Commenting on the outcome of the Week, Cyrus Todiwala OBE said: “If Pervin or I were to be laid up in hospital for whatever reason, the last thing we’d want is bland, unappetising and typical hospital food.  It would be great to be fed good, wholesome, tasty, nutritious and healthy food cooked with care and attention.  That is half the job done and arguably three quarters of the recovery process! This is simply what Nutrition & Hydration Week is trying to highlight and did so most successfully – I was proud to have played my small role in it”.

The scale of activity reached far beyond our shores with Afternoon and Morning Tea Parties arranged as far afield as India, Canada and Australia.  The first Tea Parties took place in the early hours of March 19 in Tasmania and then Melbourne, Australia, followed by other countries around the globe.

The concept of Afternoon Tea has captured the imagination for service providers across the UK and beyond.  They have taken up the challenge in their thousands with staff going to enormous lengths to create tea events with everything from fine china crockery, handmade cakes, sumptuous gateaux and pastries to freshly baked scones and even special Nutrition & Hydration Week branded cup-cakes. A Chocolate Scoffin (a Scone/Muffin cross) was also created for the Week!

The fantastic mix of activities showcased the incredible dedication, imagination and enthusiasm of not only caterers, clinicians, dietitians, nurses and care home staff but also Chief Executives of NHS Trusts and care homes, all of whom have really embraced the ethos of the Week with the collective objective of embedding good nutrition and hydration into everyone’s care. The simple but socially bonding concept of Afternoon Tea has been a stimulus for service providers everywhere to get involved and has successfully embodied the Week’s key message about the contribution good nutrition and hydration can make to patient recovery and also importantly, individual wellbeing.

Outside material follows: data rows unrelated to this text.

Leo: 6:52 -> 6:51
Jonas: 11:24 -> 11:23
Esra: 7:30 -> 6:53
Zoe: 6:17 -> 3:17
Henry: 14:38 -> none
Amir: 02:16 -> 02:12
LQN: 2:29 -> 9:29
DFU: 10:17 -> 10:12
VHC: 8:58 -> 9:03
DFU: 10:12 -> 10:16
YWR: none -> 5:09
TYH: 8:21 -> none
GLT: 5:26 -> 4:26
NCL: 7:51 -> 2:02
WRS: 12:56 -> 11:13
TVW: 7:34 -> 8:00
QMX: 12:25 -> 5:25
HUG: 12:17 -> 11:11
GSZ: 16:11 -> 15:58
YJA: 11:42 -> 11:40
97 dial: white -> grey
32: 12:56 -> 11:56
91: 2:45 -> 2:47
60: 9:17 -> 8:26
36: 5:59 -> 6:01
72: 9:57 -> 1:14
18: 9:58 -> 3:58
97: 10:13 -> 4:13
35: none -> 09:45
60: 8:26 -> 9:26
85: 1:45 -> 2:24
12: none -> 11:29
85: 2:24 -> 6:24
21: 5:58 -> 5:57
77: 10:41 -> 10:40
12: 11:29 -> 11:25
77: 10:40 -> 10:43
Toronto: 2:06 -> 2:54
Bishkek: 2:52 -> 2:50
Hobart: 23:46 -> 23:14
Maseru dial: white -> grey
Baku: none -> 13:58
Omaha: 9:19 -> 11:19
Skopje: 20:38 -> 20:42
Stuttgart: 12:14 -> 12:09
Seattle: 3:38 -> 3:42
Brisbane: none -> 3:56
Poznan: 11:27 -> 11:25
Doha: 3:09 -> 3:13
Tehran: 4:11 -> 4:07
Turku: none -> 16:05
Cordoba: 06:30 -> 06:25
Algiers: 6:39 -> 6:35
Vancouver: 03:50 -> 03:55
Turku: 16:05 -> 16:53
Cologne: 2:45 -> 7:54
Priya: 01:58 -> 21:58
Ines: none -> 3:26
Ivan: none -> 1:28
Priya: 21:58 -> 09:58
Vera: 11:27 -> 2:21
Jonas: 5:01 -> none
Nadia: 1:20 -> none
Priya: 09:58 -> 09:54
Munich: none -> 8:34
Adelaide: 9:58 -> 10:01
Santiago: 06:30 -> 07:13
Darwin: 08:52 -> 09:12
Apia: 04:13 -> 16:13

Care Homes and social care services across the country fully embraced Nutrition & Hydration Week.  As well as an abundance of uplifting Afternoon Teas, the Week was also supported with interactive activities promoting good nutrition and hydration, including cake competitions, food tastings, the sharing of information, free fruit and drink distribution, and fancy dress days.  In many places, members of staff that are not usually hands-on at meal times, including CEOs, also offered their support and played their part in serving and delivering meals in order to raise the profile of the vital role nutrition and hydration plays in ensuring the wellbeing of service users in care settings.

Hospitals have also stepped up to the mark with afternoon tea being enjoyed on the wards and in designated areas in many hospitals all over the UK. Whilst afternoon tea has represented a tangible focal point for promotional activities, hospital caterers have also found novel themes and ways to promote key nutrition and hydration messages as well as about initiatives aimed at increasing patients’ nutritional wellbeing such as Protected Mealtimes. From Tuck In Tuesday to Thirsty Thursday, caterers were busy promoting everything from new healthy eating options in cafes and restaurants, trialling new soup recipes and conducting sampling exercises – from puree food menus and fruit to water to promote the importance of good hydration.

Speaking on behalf of the three lead organisations – NACC, Patient Safety First and HCA, Andy Jones, HCA Chair says:  “The level of support for the Week has been phenomenal. We have been overwhelmed by the way in which hospital and care caterers as well as all the support staff in health and social care settings have truly embraced the concept of Afternoon Tea and integrated it into the promotion of the Week’s aims.  The strength of commitment to delivering good hydration and nutritional care demonstrated throughout the UK and the world last week should make us all proud.  It should also reassure patients, care home residents and their relatives of the exceptional lengths and high standards to which our teams strive every single day”.